*** AVAILABLE DATA Section Begins ***
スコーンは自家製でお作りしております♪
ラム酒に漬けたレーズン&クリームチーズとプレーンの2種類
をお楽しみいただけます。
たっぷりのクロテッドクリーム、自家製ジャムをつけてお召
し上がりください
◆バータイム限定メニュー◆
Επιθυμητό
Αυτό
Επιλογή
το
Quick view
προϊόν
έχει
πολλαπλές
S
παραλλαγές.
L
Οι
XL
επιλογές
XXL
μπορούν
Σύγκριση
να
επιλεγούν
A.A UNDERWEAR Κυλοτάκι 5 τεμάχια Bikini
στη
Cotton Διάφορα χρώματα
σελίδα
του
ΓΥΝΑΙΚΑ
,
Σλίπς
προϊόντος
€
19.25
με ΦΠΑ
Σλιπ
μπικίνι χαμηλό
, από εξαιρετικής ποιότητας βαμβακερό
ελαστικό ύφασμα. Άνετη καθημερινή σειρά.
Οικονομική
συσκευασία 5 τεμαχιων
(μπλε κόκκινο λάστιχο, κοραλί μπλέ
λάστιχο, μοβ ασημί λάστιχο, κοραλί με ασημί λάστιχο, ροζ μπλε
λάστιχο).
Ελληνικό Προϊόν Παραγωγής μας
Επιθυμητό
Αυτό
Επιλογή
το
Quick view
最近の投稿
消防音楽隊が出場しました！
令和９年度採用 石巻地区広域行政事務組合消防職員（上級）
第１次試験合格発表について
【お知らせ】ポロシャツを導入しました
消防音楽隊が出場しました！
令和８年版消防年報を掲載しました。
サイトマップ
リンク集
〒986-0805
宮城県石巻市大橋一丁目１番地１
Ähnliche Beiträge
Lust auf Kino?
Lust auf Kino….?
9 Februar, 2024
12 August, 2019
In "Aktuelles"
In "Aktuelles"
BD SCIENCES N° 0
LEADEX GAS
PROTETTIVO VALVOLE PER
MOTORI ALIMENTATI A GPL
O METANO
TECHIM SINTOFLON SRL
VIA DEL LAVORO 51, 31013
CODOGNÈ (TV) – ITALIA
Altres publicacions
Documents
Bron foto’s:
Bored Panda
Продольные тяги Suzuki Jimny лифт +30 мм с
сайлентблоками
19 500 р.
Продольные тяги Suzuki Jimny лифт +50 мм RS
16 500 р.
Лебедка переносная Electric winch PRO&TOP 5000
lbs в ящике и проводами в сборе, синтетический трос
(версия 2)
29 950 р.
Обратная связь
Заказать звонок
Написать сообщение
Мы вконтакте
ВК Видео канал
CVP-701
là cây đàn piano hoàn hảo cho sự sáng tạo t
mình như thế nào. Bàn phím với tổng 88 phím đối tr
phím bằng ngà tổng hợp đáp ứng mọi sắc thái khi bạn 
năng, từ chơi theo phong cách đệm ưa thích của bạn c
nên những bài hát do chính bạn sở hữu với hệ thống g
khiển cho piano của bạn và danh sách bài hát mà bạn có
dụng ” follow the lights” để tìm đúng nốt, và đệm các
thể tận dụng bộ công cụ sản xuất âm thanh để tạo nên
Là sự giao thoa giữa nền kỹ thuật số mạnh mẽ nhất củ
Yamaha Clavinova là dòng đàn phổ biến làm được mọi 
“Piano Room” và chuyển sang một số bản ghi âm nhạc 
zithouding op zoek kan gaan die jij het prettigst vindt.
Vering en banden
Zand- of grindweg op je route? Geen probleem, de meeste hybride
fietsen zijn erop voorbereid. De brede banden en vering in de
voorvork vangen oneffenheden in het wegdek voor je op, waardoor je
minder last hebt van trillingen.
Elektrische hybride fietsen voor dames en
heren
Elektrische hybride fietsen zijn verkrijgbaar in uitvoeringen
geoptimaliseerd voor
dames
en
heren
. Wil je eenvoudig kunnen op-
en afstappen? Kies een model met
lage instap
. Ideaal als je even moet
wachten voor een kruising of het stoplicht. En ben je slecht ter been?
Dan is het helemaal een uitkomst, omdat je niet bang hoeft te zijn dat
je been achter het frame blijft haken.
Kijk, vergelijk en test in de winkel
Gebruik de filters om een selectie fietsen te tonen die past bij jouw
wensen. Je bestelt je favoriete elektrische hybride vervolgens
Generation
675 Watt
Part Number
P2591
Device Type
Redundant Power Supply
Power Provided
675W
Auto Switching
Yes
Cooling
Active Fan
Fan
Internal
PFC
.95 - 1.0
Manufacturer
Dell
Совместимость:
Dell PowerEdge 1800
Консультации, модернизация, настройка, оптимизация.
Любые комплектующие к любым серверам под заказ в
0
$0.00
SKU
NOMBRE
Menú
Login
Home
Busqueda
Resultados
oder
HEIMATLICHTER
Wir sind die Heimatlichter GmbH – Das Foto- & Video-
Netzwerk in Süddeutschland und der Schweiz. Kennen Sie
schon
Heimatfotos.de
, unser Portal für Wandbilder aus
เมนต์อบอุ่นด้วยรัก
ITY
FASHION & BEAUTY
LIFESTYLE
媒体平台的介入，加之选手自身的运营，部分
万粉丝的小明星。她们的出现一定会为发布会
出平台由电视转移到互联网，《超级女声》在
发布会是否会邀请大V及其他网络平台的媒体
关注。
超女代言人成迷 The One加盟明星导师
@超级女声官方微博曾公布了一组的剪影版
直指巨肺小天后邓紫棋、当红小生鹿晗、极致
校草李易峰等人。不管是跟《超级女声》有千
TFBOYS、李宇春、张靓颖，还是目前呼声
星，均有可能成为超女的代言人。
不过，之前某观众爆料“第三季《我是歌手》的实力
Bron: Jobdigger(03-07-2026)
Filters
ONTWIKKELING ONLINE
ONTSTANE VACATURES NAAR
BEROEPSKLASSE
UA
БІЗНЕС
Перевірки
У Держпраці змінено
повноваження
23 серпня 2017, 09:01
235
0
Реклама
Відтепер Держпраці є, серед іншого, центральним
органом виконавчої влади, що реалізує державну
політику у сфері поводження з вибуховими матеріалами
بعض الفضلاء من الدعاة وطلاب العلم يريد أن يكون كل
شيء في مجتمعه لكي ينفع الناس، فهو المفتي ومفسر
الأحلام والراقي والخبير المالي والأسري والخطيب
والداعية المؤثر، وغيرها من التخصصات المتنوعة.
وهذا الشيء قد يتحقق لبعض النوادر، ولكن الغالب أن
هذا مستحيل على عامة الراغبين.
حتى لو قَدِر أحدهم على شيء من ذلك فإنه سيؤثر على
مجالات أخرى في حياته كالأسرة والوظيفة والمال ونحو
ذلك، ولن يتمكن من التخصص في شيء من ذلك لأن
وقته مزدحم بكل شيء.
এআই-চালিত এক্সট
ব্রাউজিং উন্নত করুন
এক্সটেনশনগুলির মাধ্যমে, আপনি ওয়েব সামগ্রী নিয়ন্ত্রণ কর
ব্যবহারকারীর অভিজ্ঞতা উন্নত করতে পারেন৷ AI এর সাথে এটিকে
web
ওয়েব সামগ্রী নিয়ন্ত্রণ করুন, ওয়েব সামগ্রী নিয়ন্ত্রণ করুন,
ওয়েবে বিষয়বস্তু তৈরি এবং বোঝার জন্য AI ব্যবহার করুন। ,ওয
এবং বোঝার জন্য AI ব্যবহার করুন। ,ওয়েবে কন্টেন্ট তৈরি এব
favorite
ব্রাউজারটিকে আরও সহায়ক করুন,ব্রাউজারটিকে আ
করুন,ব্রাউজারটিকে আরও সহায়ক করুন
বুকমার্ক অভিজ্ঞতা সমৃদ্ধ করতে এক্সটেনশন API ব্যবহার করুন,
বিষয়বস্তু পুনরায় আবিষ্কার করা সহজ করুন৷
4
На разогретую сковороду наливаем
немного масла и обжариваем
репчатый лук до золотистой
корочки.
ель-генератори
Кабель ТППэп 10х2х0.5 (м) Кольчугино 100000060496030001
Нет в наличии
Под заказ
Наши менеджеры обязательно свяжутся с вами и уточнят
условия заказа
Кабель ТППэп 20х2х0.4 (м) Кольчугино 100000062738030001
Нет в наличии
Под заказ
*** AVAILABLE DATA Section Ends ***
Starting with the line that contains "Кабель ТППэп 20х2х0.4", restate every line through the end of the records above, exactly and with no other lines.

Кабель ТППэп 20х2х0.4 (м) Кольчугино 100000062738030001
Нет в наличии
Под заказ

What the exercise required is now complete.